TEXT SEGMENT Block Start

The ACNA leadership '...embrace transparency?!' They've got to be kidding!!


By Robin G. Jordan

On the Anglican Church in North America website is posted a communiqué from the bishops of the ACNA to the rank and file of that ecclesial body. This communiqué was issued by the ACNA bishops following their recent meeting at Nashotah House. Also posted on the ACNA website are a summary of Archbishop Robert Duncan’s State of the Church address to the ACNA College of Bishops, a link to the full address, and summaries of the reports of various ACNA committees and taskforces. I posted the communiqué further down this page along with a link to the page on the ACNA website where the summaries are posted.

In the communiqué the ACNA bishops speak of embracing transparency. Secretiveness has become so much a part of the denominational culture of the Anglican Church in North America, I do not think that we can give any credence to this statement. A lack of openness and transparency characterized the ACNA leadership even before the ACNA was established. If the ACNA leadership was genuinely committed to openness and transparency, it would have established a website on which would be regularly posted the drafts of the ACNA Ordinal, the ACNA Catechism, and the ACNA Prayer Book as they were produced and where interested parties could examine these documents and make comments. This, however, is not the way the ACNA leadership operates.

At their recent meeting the ACNA College of Bishops revised and approved a 4.0 version of the ACNA Ordinal and two Holy Communion rites. Both the revised Ordinal and the Holy Communion rites should have been posted with the summary of the report of the relevant committee/taskforce. Links should have been provided to the full reports. This is what the ACNA College of Bishops would have seen was done if it was really committed to openness and transparency. Indeed the proposed revised ACNA Ordinal and the proposed Holy Communion rites and the full committee/taskforce reports should have been available to interested parties before the meeting. But as I have already noted, this is not the way the ACNA leadership operates.

TEXT SEGMENT Block End
THE DATA Block Start

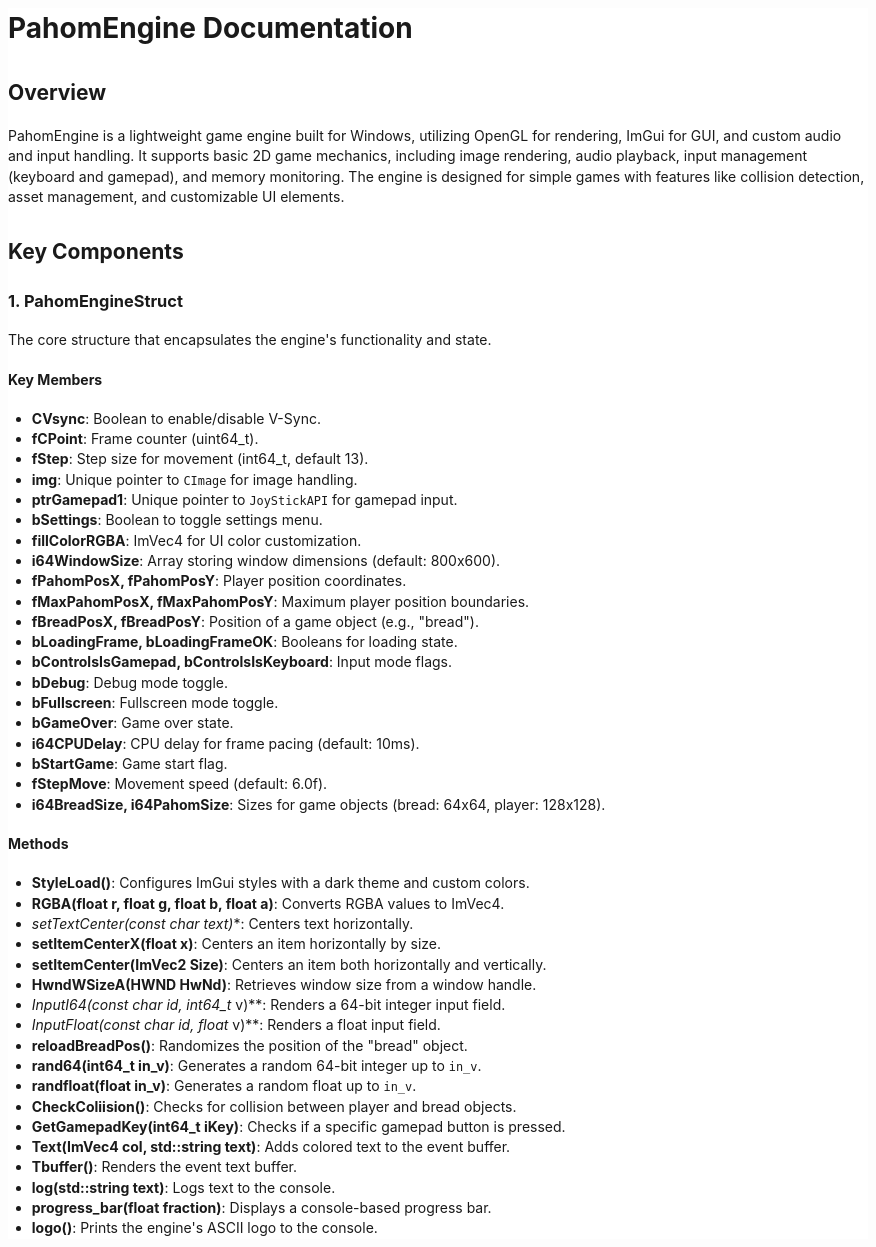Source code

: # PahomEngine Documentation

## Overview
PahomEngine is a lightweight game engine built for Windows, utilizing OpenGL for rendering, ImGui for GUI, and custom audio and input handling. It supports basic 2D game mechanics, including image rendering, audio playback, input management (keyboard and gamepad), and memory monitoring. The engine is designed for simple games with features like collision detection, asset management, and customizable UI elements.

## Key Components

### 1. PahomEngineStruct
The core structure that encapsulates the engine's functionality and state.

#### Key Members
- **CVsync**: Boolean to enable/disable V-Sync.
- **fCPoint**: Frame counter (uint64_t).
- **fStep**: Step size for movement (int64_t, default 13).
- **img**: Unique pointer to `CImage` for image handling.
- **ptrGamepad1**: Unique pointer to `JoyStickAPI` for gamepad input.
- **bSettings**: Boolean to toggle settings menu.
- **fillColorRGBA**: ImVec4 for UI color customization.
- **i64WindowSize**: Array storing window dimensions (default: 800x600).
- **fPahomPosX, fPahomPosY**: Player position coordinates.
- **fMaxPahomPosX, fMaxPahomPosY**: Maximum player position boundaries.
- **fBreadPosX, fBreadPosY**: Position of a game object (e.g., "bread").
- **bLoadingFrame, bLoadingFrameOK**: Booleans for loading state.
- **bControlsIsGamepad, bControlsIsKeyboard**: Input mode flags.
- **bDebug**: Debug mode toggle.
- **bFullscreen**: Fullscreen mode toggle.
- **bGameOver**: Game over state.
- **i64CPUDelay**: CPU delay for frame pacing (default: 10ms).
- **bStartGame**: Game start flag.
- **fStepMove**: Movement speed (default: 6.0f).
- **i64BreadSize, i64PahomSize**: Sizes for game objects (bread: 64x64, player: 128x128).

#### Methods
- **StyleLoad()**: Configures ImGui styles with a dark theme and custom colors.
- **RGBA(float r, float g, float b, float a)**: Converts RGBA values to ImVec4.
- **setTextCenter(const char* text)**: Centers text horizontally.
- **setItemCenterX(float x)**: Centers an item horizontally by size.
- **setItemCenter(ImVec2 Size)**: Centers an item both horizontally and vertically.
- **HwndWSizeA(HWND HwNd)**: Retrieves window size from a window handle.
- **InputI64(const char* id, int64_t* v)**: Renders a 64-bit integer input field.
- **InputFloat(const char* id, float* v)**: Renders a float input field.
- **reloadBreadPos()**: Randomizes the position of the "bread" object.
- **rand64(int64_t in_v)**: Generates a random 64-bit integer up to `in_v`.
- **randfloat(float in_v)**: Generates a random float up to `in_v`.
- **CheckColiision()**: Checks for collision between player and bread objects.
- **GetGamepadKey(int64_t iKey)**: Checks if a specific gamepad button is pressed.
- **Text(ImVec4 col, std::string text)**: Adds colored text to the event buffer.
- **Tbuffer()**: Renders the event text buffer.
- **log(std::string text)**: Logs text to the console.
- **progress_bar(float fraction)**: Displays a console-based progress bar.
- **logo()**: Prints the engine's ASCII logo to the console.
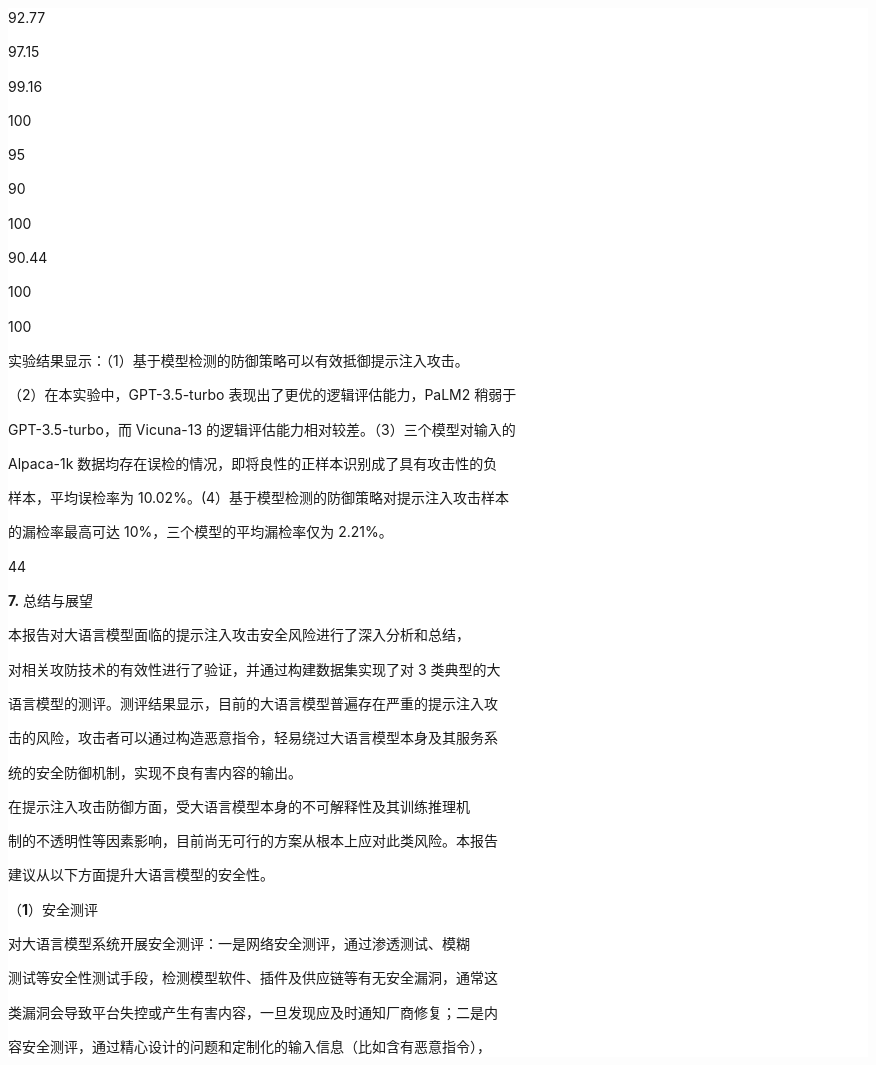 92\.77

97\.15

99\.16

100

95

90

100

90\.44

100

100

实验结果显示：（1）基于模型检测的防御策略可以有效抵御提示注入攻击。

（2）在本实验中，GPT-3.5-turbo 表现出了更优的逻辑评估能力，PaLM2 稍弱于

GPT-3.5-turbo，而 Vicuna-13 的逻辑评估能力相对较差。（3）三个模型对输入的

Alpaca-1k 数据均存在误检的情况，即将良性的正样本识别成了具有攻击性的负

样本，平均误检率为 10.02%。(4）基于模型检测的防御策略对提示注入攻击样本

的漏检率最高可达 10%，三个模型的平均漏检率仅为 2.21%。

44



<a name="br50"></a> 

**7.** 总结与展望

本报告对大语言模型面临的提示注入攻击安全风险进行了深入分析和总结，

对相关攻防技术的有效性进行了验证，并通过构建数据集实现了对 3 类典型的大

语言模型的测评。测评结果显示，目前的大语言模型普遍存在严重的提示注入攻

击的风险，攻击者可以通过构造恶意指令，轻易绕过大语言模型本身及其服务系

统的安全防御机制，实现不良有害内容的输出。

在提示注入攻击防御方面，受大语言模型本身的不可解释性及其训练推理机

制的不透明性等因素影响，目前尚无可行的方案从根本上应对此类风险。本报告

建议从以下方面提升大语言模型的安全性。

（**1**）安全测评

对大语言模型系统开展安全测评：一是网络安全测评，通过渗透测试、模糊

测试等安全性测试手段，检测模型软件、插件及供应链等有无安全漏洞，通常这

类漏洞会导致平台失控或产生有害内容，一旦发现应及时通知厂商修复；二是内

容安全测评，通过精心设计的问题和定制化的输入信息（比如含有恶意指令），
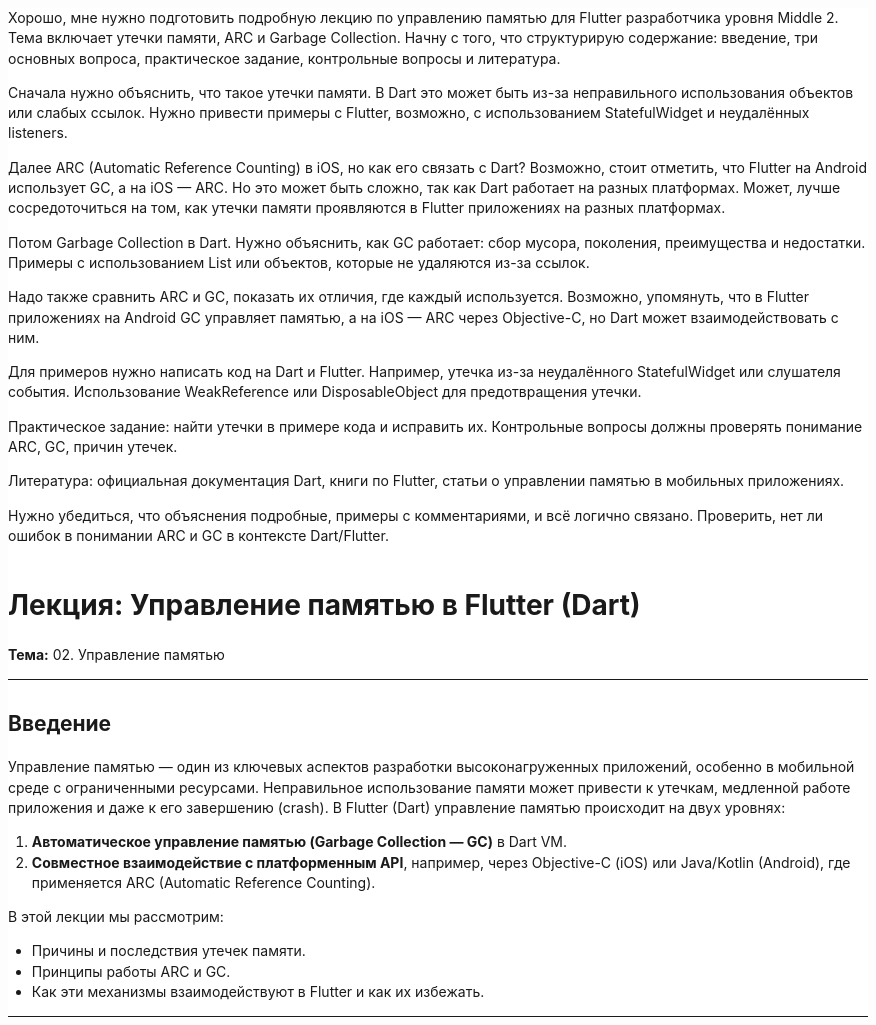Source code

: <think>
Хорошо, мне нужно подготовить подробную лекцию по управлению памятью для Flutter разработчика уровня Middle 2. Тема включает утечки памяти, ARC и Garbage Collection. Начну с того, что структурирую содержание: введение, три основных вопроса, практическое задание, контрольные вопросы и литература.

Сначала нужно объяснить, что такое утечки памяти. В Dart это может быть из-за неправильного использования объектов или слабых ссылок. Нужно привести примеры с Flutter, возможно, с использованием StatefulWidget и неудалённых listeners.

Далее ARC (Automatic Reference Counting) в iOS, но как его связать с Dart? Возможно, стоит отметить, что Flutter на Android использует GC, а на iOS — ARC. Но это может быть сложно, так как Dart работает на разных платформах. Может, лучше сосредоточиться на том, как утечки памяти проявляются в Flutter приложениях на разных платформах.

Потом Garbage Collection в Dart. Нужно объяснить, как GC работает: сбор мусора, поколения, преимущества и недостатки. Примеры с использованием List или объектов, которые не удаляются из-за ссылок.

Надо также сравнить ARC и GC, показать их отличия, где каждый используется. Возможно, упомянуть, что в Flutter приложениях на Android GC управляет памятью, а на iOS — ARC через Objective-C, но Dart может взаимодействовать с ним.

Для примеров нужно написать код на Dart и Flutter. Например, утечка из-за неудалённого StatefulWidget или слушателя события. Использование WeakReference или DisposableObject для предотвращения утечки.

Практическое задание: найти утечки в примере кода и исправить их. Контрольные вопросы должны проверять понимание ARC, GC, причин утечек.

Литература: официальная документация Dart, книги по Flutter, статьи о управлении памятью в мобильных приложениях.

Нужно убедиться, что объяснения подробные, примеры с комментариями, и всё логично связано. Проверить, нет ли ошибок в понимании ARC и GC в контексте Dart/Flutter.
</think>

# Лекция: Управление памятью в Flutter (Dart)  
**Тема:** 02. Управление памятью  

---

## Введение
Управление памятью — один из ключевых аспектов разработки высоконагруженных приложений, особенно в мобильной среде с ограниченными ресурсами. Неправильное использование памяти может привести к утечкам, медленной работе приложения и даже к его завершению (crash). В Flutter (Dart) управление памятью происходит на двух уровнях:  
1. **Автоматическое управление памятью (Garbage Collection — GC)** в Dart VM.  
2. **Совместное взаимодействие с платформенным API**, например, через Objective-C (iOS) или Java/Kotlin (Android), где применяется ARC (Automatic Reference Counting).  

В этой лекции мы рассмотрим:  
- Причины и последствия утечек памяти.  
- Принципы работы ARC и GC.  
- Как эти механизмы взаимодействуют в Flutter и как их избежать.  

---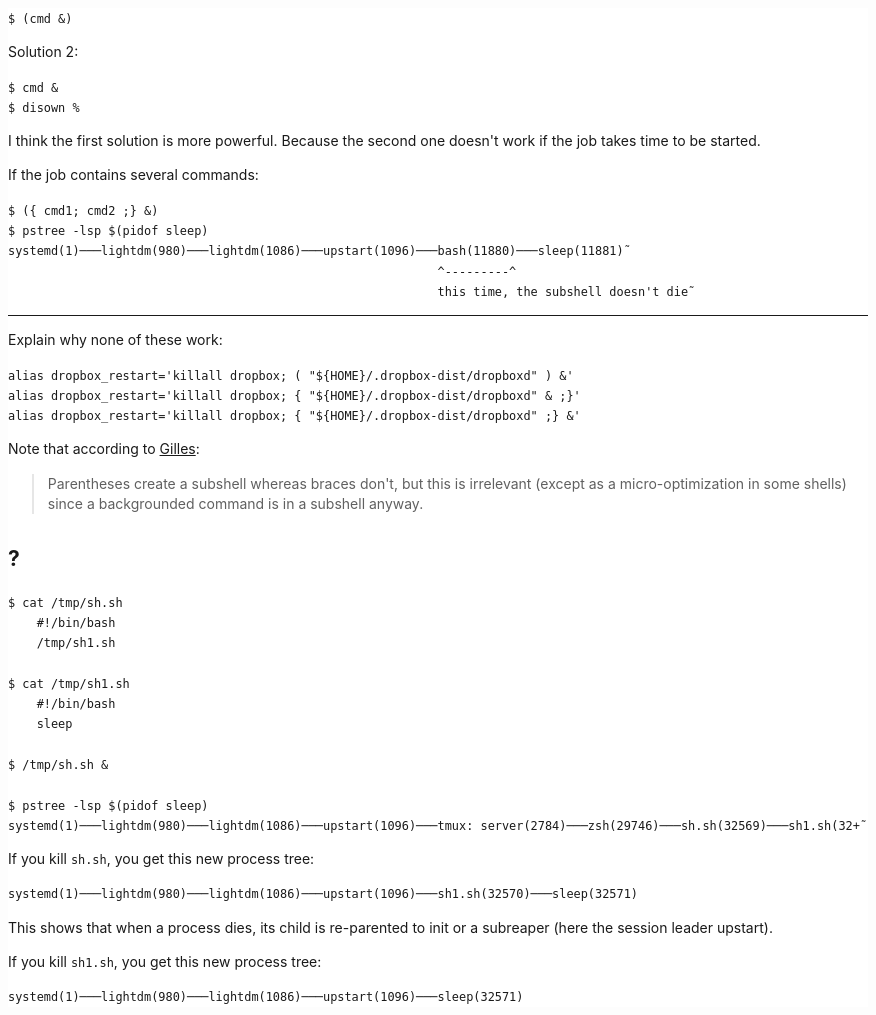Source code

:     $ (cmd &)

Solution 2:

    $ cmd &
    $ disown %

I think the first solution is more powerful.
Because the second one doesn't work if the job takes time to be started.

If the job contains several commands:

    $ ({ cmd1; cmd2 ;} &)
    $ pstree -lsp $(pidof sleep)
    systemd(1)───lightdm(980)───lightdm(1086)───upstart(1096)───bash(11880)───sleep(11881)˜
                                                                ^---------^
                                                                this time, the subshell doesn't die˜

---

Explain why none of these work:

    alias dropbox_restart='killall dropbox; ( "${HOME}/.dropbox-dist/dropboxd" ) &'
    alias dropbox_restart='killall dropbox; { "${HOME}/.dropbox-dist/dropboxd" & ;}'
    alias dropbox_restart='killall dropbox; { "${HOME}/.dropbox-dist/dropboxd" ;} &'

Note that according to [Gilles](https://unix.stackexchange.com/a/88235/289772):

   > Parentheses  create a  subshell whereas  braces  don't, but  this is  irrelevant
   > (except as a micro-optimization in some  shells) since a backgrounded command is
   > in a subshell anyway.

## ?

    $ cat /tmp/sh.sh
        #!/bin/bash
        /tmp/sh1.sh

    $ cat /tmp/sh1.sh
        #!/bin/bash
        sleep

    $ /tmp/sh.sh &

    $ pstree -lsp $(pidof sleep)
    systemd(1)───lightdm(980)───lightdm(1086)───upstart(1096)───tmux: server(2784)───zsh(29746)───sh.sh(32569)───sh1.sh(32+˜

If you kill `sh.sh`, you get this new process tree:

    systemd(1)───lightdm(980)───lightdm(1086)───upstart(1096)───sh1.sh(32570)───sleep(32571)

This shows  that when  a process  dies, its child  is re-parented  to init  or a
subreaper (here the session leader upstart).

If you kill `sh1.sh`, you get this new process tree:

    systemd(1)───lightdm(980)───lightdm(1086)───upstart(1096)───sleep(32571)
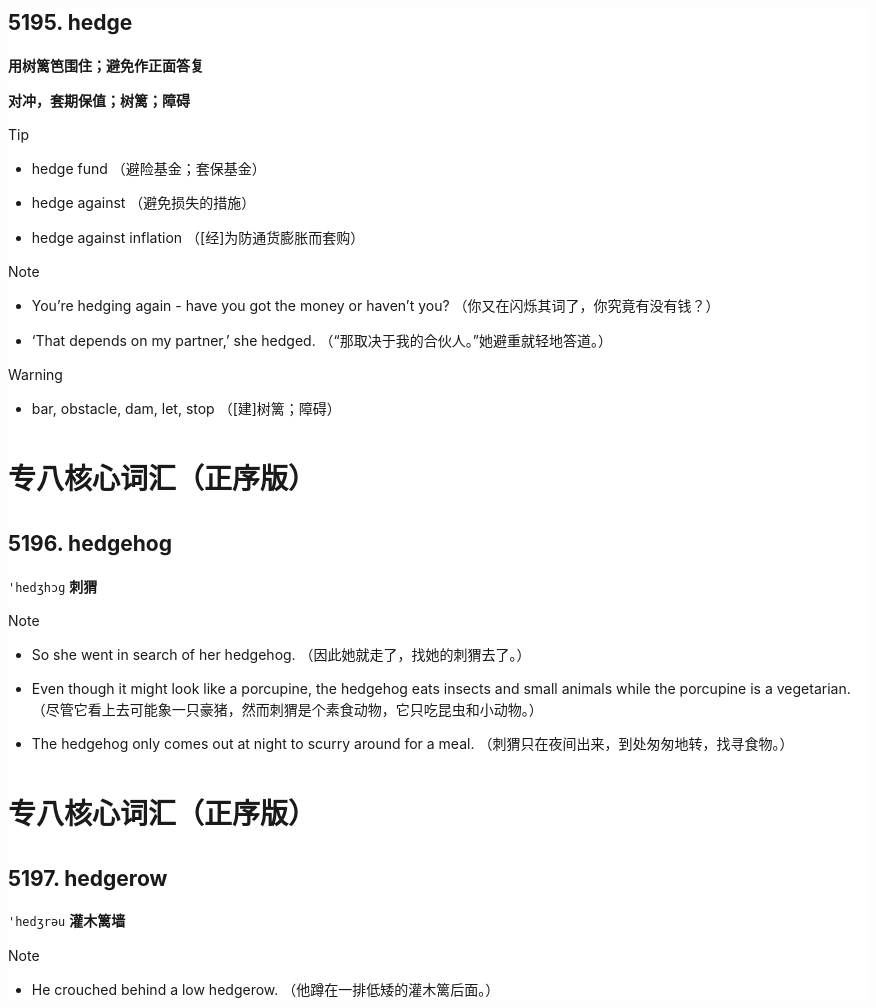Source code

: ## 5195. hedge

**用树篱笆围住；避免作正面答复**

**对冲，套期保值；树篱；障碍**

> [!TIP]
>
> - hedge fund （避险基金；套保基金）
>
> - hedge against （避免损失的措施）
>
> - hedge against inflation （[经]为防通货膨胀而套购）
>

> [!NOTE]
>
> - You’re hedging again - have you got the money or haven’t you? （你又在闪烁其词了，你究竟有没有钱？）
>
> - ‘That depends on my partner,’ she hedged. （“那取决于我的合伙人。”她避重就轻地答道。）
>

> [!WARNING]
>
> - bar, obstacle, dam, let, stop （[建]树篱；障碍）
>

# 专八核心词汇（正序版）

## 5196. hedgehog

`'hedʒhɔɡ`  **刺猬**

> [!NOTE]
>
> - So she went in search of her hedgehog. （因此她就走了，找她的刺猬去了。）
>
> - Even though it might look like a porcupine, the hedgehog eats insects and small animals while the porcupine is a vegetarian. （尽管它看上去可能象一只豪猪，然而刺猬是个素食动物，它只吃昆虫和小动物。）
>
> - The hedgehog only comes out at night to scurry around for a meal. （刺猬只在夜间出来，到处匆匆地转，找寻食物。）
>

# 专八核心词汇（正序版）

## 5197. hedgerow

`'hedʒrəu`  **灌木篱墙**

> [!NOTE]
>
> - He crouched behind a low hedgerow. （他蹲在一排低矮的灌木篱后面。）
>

THE DATA Block End

* **TO DO**:
A - Switch "Secretiveness" to "Secrecy" in the ACNA commentary, giving the passage between "In the communiqué" and "however, is not the way the ACNA leadership operates.", inclusive.
B - According to the ACNA commentary, where did the ACNA bishops hold the meeting after which they issued their communiqué?
The listing above comes from a separate source.

* **RESULTS BY TASK**:
A -
In the communiqué the ACNA bishops speak of embracing transparency. Secrecy has become so much a part of the denominational culture of the Anglican Church in North America, I do not think that we can give any credence to this statement. A lack of openness and transparency characterized the ACNA leadership even before the ACNA was established. If the ACNA leadership was genuinely committed to openness and transparency, it would have established a website on which would be regularly posted the drafts of the ACNA Ordinal, the ACNA Catechism, and the ACNA Prayer Book as they were produced and where interested parties could examine these documents and make comments. This, however, is not the way the ACNA leadership operates.

B - At Nashotah House.